Once a user enters the dimension, system will start conditioning training and testing images. This procedure will take time depending on the number of images and class. After completion of IC, FlexMVS will prompt for another inputs from the user for feature extraction purposes. Figure 6 displays 20 conditioned images from a single original image for three applications when user provided default value of 350 pixels as the size of conditioned image. These conditioned images will be used to extract features.

Fig. 6
figure 6

Sample of 20 conditioned images from an original image for each of the three applications. (Brightness and sharpness increased by 50% for this paper)

Feature selection and extraction

Feature selection and extraction are critical steps because the value of the feature is the basis for the classification decision. For the best performance, features should be non-redundant, consistent within the class and encapsulate important details of a part. There are two types of features: global and local. Global features are extracted from the whole image and represented by a single feature vector. Local features are calculated from the different points of interest within the image. There are several local feature detectors available, two of the most popular are SIFT (scale invariant feature transform) and SURF (speeded up robust features). Once the points of interest are identified, information from them and their surroundings can be extracted and converted in high dimensional feature vectors. Local features are often computationally expensive.

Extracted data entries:
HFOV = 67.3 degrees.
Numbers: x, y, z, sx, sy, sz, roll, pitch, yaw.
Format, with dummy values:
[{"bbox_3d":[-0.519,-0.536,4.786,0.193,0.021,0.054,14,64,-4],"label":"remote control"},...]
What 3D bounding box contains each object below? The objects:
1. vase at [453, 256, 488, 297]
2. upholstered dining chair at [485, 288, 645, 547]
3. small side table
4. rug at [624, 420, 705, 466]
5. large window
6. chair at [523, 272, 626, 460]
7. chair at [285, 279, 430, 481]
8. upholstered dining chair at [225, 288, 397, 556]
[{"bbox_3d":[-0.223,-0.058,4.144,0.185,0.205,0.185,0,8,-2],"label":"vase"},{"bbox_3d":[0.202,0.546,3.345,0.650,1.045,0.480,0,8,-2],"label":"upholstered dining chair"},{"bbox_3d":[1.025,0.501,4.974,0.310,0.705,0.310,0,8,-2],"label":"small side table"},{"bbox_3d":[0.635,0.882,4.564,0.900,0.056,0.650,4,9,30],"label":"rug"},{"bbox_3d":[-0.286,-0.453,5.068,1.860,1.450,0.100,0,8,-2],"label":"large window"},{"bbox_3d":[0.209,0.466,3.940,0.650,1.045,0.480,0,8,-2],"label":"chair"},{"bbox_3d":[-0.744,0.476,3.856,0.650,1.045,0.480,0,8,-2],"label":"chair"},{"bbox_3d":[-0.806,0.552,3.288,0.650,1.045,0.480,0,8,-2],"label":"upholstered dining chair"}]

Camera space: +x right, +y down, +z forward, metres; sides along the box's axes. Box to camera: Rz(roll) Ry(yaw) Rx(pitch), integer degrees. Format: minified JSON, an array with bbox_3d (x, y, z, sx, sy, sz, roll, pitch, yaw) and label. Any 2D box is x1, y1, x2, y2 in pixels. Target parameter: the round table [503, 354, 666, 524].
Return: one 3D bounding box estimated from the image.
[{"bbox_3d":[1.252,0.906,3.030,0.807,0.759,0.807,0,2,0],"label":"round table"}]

REQUIREMENT A:
According to the machine vision text, what qualities should features have for the best performance? List them.
REQUIREMENT B:
Turn the paragraph of the machine vision text that begins "Feature selection and extraction are critical steps" into a short bulleted list that keeps its main facts.
REQUIREMENT C:
Retype the machine vision text word for word from "Once a user" to "to extract features.".
This material has no role in the exercise.

EXERCISE RESULT A:
- Non-redundant
- Consistent within the class
- Encapsulate important details of a part

EXERCISE RESULT B:
- Feature selection and extraction are critical because feature values are the basis for the classification decision.
- For the best performance, features should be non-redundant, consistent within the class, and encapsulate important details of a part.
- There are two types of features: global and local.
- Global features are extracted from the whole image and represented by a single feature vector.
- Local features are calculated from different points of interest within the image.
- Two of the most popular local feature detectors are SIFT (scale invariant feature transform) and SURF (speeded up robust features).
- Information from the points of interest and their surroundings can be extracted and converted into high-dimensional feature vectors.
- Local features are often computationally expensive.

EXERCISE RESULT C:
Once a user enters the dimension, system will start conditioning training and testing images. This procedure will take time depending on the number of images and class. After completion of IC, FlexMVS will prompt for another inputs from the user for feature extraction purposes. Figure 6 displays 20 conditioned images from a single original image for three applications when user provided default value of 350 pixels as the size of conditioned image. These conditioned images will be used to extract features.